SesameOpの感染チェーンには、Netapi64.dllというローダーDLLと、OpenAIAgent.Netapi64という.NETバックドアコンポーネントが含まれています。主な技術的特徴:

  • DLL は Eazfuscator.NET によって高度に難読化されており、ステルス性と永続性を実現するように設計されています。
  • 実行時に、ローダーは、正当なホスト実行可能ファイルとペアになっている細工された .config ファイルによってトリガーされ、.NET AppDomainManager 操作を介してホスト プロセスに挿入されます。

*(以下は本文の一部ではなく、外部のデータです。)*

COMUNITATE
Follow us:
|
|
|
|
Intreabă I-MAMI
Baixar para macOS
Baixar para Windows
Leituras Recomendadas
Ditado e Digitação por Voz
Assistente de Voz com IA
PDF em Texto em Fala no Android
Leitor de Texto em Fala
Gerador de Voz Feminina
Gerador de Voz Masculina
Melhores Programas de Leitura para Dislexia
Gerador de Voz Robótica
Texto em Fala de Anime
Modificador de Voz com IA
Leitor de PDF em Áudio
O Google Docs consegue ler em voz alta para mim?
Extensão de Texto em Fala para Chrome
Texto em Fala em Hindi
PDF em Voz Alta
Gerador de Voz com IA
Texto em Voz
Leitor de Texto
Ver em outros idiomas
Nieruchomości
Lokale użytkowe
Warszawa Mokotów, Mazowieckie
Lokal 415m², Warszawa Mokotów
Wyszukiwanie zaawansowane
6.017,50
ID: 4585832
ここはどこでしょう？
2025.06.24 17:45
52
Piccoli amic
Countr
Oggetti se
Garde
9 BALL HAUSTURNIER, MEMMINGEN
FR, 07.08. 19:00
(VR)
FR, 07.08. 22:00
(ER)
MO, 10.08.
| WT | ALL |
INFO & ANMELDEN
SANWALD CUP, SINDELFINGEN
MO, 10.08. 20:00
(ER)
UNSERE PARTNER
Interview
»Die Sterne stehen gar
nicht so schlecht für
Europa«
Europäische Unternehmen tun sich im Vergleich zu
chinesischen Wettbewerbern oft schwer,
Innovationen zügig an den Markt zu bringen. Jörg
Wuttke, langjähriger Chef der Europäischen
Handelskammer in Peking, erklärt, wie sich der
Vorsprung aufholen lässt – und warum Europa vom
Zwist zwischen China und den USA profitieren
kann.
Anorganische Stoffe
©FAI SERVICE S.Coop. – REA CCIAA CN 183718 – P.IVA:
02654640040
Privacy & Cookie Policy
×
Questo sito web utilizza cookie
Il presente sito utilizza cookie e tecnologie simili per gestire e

攻撃者はまた、AppDomainManager インジェクション手法を使用して悪意のあるライブラリを挿入し、一見正当なツールチェーンからの永続性とコード実行を確保することで、Microsoft Visual Studio ユーティリティを侵害しました。

内部ツール

捜査官らは、戦略的に配置された永続的な悪意あるプロセスに結び付けられた内部ウェブシェルの「複雑な配置」について説明しました。これらのプロセスはローカルオーケストレーターとして機能し、アシスタントAPIを介して中継されたコマンドを実行し、埋め込まれた他のコンポーネントにタスクを引き渡します。この複合的な設計により、攻撃者の活動は通常の開発ツールや管理ツールと混在し、検出が困難になっています。

OpenAIのアシスタントAPIがどのように悪用されるか

バックドアは、アシスタントAPIをメッセージの保存/中継手段として使用します。コマンドはアシスタントリストから取得され、説明フィールドを介して解釈されます。実装では、以下の3種類の命令が認識されます。

SLEEP — 指定された間隔でスレッドを一時停止するようにインプラントに指示します。

ペイロード- エージェントに、命令フィールドからコードまたは命令を抽出し、別のスレッドで実行するように指示します。

結果- オペレーターが結果を取得できるように、実行出力を「結果」に設定した説明でアシスタント API にポストバックする必要があることを通知します。

業務フロー

バックドアがアクティブになると、アシスタントAPIにクエリを送信して暗号化されたコマンドを取得します。ペイロードをローカルでデコードして実行し、実行結果をメッセージとしてAPIに返します。このリレーモデルは、正規のクラウドAI APIをタスクの発行と出力の受信のための仲介役として利用することで、攻撃者のトラフィックを想定されるAPI利用パターン内に効果的に隠蔽します。

帰属、意図、戦略目標

現時点では、この攻撃の犯人は公表されていません。このマルウェアが永続性、隠密制御、そして長時間の滞留を重視していることから、攻撃者は継続的なアクセスを狙っていたことが強く示唆されます。これは、情報収集や長期的なスパイ活動と一致するものです。また、この事例は、広く利用されている正規のクラウドサービスを悪用して検知を回避し、インシデント対応を複雑化するという、より広範な傾向を示唆しています。

注目すべきは、アシスタント API は 2026 年 8 月に廃止される予定であり、レスポンス API に置き換えられる予定であるため、将来的に同様の不正行為ベクトルの動作に影響を及ぼす可能性があるということです。

まとめ

SesameOpは、主流のAI統合エンドポイントを秘密のC2チャネルに転用し、.NET AppDomainManagerインジェクション、難読化されたDLL、侵害された開発ツール、内部Webシェルを組み合わせることで、永続的で検出困難な制御を実現するという点で注目に値します。このキャンペーンは、防御側が開発ツールの異常な動作、内部ホストからのクラウドAPIの異常な使用、そして.NET環境におけるDLLインジェクションやランタイム操作の兆候を監視する必要性を浮き彫りにしています。